Другое дело — день. С высоты кузовов громоздких трехосных машин открывался, наверное, отличный обзор, а рисковать понапрасну Самусев не хотел. В неглубокой, полого уходящей на север ложбинке дозорные обнаружили ветхий, полуразвалившийся сарай. Родничок струил понизу ледяную, чистую, как роса, воду. Даже сейчас, осенью, поднималась вокруг сочная трава. В тени развесистых ив сохранились крепко вбитые колья не то от скамей, не то от общего бригадного стола. В прежние времена тут располагался, наверное, полевой стан.

Здесь-то и разместилась на дневку наша команда, которую со вчерашнего утра мы именовали не иначе, как «Севастопольский батальон». Четверо с автоматами ушли в дозор. Остальные, истосковавшиеся по живой, немеряной воде, едва не осушили ручей, впервые за двое суток по-настоящему умылись. Потом блаженно развалились на ворохах соломы, на старой ветоши, захрапели на разные голоса.
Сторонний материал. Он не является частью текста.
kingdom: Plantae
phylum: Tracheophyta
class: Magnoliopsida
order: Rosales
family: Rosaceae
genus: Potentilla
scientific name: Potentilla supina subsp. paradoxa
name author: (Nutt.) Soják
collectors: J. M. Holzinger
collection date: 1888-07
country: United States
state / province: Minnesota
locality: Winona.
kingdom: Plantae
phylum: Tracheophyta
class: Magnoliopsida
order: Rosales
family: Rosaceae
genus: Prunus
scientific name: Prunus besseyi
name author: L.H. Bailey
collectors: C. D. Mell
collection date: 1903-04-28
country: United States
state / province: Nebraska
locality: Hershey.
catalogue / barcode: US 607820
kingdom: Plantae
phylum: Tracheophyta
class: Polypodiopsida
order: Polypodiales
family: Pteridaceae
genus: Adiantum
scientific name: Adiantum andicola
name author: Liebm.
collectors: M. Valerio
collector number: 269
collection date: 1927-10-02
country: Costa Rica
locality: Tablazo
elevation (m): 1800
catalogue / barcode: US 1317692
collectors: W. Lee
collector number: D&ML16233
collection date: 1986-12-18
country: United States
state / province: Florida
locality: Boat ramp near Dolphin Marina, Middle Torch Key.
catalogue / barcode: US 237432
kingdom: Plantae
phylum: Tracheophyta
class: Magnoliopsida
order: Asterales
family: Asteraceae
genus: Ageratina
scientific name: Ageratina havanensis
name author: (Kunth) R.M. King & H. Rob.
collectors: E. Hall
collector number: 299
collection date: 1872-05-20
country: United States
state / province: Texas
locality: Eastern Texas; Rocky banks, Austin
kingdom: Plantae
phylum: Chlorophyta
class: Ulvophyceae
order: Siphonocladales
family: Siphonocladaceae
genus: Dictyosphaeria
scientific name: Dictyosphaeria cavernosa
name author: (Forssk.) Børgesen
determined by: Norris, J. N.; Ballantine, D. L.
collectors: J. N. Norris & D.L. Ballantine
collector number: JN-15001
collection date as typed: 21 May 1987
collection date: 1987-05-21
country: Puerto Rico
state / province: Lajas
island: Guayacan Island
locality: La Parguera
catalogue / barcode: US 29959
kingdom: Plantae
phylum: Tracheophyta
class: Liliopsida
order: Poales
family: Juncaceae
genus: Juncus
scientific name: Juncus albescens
Единственные, кому долгожданный привал не обещал необходимого отдыха, были Маша и я. Нам предстояло идти в разведку, выяснить, что ожидает группу по ту сторону полосы, темной бахромой оторочившей по горизонту сияюще-синий купол неба.

Самусев понимал, что после двухсуточного марша еще один почти тридцатикилометровый переход будет для нас мучительно трудным. Нам предстояло днем обернуться в оба конца, а ночью вести за собой группу до следующего подходящего укрытия. Но все определял наряд, добытый на «Варином хуторе» и совершенно преобразивший Иванову и меня.

Инструкция, которой Самусев напутствовал нас, была предельно проста.

— Далеко за полосу не уходите, километров на пять-семь, не больше. Оружия не берите, не в нем ваша сила. Хорошо бы ориентиры наметить, чтобы ночью с дороги не сбиться. Встретите немцев — держитесь спокойно, а в случае чего — идете с хутора Криничного. Слышали, что на выселках близ Верховской совхоз большой разогнали, хотите там овец прикупить. Деньги — вот.

Мы двигались рубежами — от крутобокого валуна к встопорщенным кустам орешника, от брошенной, видно, еще прошлой осенью, развалившейся телеги к копешке полусгнившего сена.

Маша намечала маршрут. Я — за «слепые» месяцы в госпитале моя память необычайно обострилась, — как школьница, шевеля губами, заучивала ориентиры и дистанции. Хотя карандаш и пачка папиросной бумаги были заготовлены, делать заметок не решались. В случае обыска они выдали бы нас с головой.

Около полосы увидели следы недавней схватки. Черные проплешины минных разрывов, наспех, видно, под огнем отрытые окопчики, россыпи стреляных гильз. Вдоль опушки чернозем был взрыт танковыми гусеницами, деревья иссечены очередями. В воздухе стоял едкий запах гари. Бой, видно, шел совсем недавно — день, может быть, два назад. Поколебавшись, мы вошли в полосу, раздвигая руками влажные от росы ветви.

В косых лучах солнца, пробившегося сквозь плотные кроны, плыли зыбкие волны испарений, толстый ковер опавшей листвы, мягко пружиня, гасил звуки шагов. По-рассветному дружно, наперебой заливались птахи. Я прислушивалась — в птичьем хоре не слышалось тревожного сорочьего стрекота, полоса была безлюдна.